There are 23 nuclear reactors of the same design as those at Fukushima now operating in the US. US spent fuel pools contain many times more spent fuel than the spent fuel pool at reactor building 4 in Fukushima Daiichi.[xiii] It is past time to shut these reactors down and place their spent fuel rods in dry-cask storage, which is not vulnerable to a loss-of-coolant disaster.[xiv]


Endnotes

[i] The Asahi Shimbun. “Radioactive Cesium Spread as far as Gunma-Nagano Border.” The Asahi Shimbun.12 Nov. 2011. Web. 6 Nov. 2012.

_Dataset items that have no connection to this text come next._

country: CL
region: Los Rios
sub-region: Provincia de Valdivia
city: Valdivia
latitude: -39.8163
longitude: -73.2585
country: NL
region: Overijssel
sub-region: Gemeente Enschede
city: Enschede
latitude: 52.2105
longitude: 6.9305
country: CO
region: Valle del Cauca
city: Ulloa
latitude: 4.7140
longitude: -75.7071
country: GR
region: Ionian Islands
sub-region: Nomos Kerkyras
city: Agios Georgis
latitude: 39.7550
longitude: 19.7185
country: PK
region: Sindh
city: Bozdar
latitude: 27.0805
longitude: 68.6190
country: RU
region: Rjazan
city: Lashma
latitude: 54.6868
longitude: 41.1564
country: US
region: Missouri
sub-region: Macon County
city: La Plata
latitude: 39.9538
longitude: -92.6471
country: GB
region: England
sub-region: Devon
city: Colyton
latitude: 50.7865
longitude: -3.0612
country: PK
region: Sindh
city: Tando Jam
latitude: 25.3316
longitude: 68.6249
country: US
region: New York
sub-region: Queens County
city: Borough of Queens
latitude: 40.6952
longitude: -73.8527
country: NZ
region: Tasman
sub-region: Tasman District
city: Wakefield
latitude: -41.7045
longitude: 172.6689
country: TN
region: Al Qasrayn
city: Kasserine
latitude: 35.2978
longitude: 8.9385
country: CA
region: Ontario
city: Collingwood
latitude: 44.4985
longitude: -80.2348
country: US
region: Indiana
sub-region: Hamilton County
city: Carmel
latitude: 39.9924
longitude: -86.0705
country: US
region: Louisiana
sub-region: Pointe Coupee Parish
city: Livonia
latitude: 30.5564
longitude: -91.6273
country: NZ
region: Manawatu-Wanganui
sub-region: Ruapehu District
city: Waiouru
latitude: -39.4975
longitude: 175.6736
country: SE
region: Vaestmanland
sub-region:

[ii] Committee to Assess Health Risks from Exposure to Low Levels of Ionizing Radiation, National Research Council. Health Risks from Exposure to Low Levels of Ionizing Radiation: BEIR VII Phase 2. Washington, DC: The National Academies Press, 2006. Web.

[iii] World Nuclear News. “Another evacuation order lifted.” World Nuclear News . 15 Aug. 2012. Web. 6 Nov. 2012.

[iv] NewsonJapan.com, “Fukushima Cleanup Could Cost up to $250 Billion” NewsOnJapan.com. 6 Nov. 2012

[v] Gundersen, Arnie & Caldicott, Helen. “The Ongoing Damage and Danger at Fukushima.” Fairewinds Energy Education. Web. 6 Nov. 2012.

[vi] Institut de Radioprotection y de Sureté Nucléaire. Web. 26 Oct. 2012.

[vii] Roslin, Alex. “Post-Fukushima, Japan’s Irradiated Fish Worry B.C. Experts.” Straight.com 19 Jul. 2012. Web. 6 Nov. 2012

[viii] Nuclear Information & Resource Service. “Nuclear Crisis in Japan.” Web. 6 Nov. 2012.

[ix] Yamaguchi, Mari. “Fukushima Nuclear Disaster: Plant’s Contaminated Water Storage Running Out Of Space.” The Huffington Post. 25 Oct. 2012. Web. 6 Nov. 2012.

[x] Akio Matsumura. “Correspondence on the New Photo of Reactor Unit No. 4 at Fukushima.” Akio Matsumura. 21 Feb. 2012. Web. 6 Nov. 2012.

[xi] The Asahi Shimbun. “TEPCO: No. 4 Reactor Building Can Withstand 6-Plus Intensity Quake.” The Asahi Shimbun. 31 Aug. 2012. Web. 6 Nov. 2012.

[xii] ScienceDaily. “Fukushima at Increased Earthquake Risk, Scientists Report.” ScienceDaily. 13 Feb. 2012. Web. 6 Nov. 2012.

[xiii] Alvarez, Robert. “Spent Nuclear Fuel Pools in the U.S.: Reducing the Deadly Risks of Storage.” Institute for Policy Studies. May 2011.

[xiv] Alvarez, Robert et al. “Reducing the Hazards from Stored Spent Power-Reactor Fuel in the United States.” Science and Global Security. 11 (2003): 1-51.